Use Case Info Flow Progress
From Decision XG
The Measuring Info Flow use case requires tracking the user's progress (transitions) through a series of relevant decision states. This requirement was similar to the generic Transition pattern already well designed and available in the ontologydesignpatterns.org repository of content patterns. The goal then is to follow the eXtreme design methodology and the Neon Toolkit to import and specialize the pattern as needed, then create instances useful for testing and finally create a sparql query as a unit test to ensure the ontology includes what we need for this use case.
The Neon Toolkit was used to import the Transition pattern. The pattern already included classes representing transitions which included states, time intervals, and triggering events. The pattern was specialized by subclassing states to create decisionStates and then further to create states relevant to Information Flow, such as info gathering, info analysis, making a decision product (an information output), sharing the decision (time spent communicating the decision to others), waiting, and gathering feedback.
Instances of the pattern were created for testing. The specific decision concept instantiated is shown in the conceptual diagram below, which shows the time intervals at the bottom, the states, the transitions and the triggering events.

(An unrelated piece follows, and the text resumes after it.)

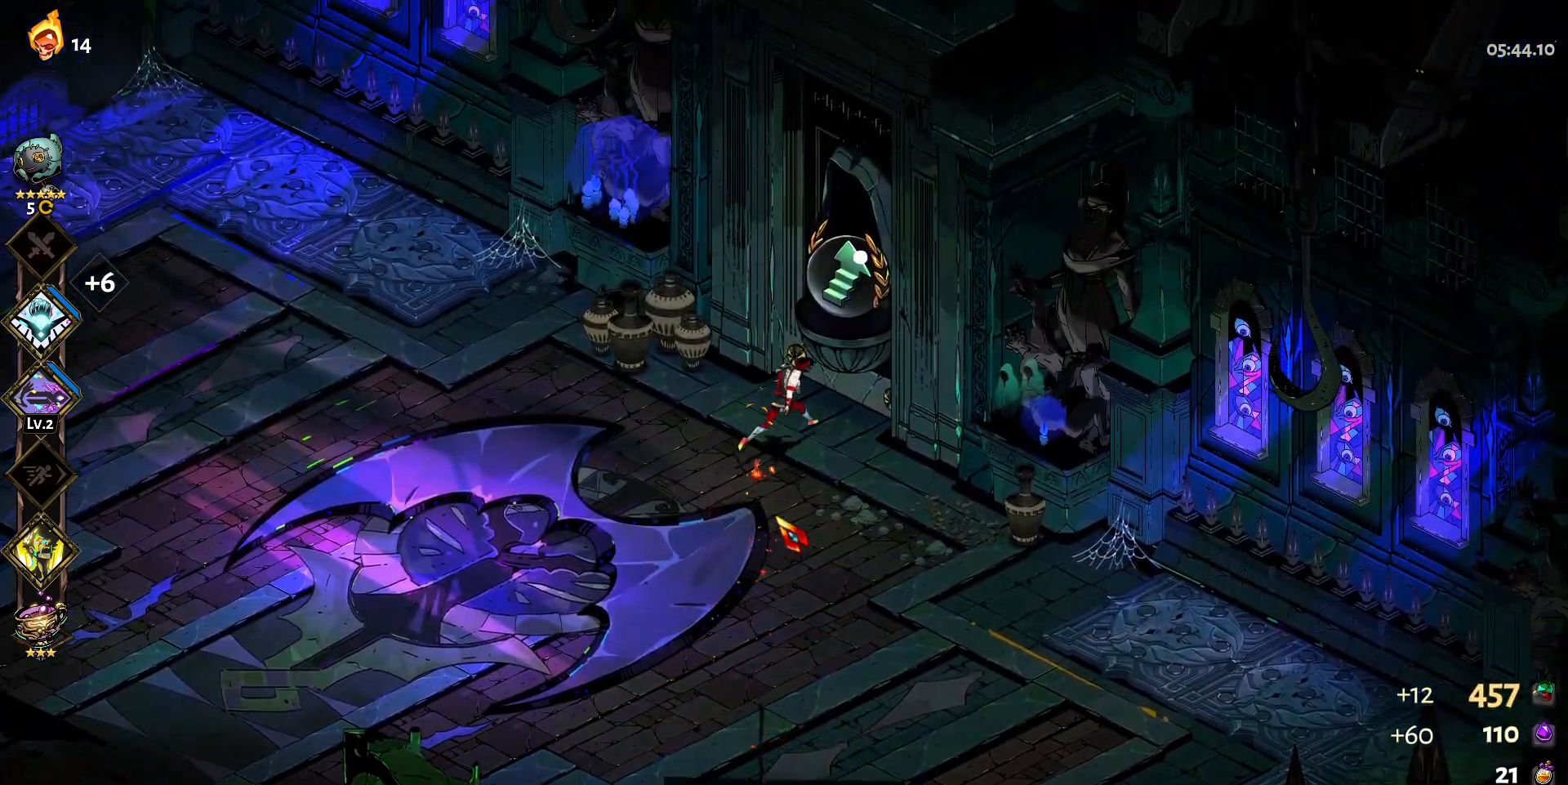
{"keys": [], "mouse": [], "events": [[50, "d", "up"], [200, "w", "up"], [283, "e", "down"], [383, "e", "up"]]}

A sample SPARQL unit test was then created showing that we can recover the start and end times of all of the decision states. A screendump of the Neon toolkit below shows the SPARQL query being executed and the returned results.
This state and time information is key to determining amount of time spent in each state which can then be used to determine how much time is spent in states gathering, digesting and communicating as compared with actual analysis and decision-making. If the right information were available quickly to the right person at the right time, a greater amount of time could be spent analyzing and decision-making. An information format which can represent this information can help with the instrumentation of tools for collection to support a metric for measuring decision flow.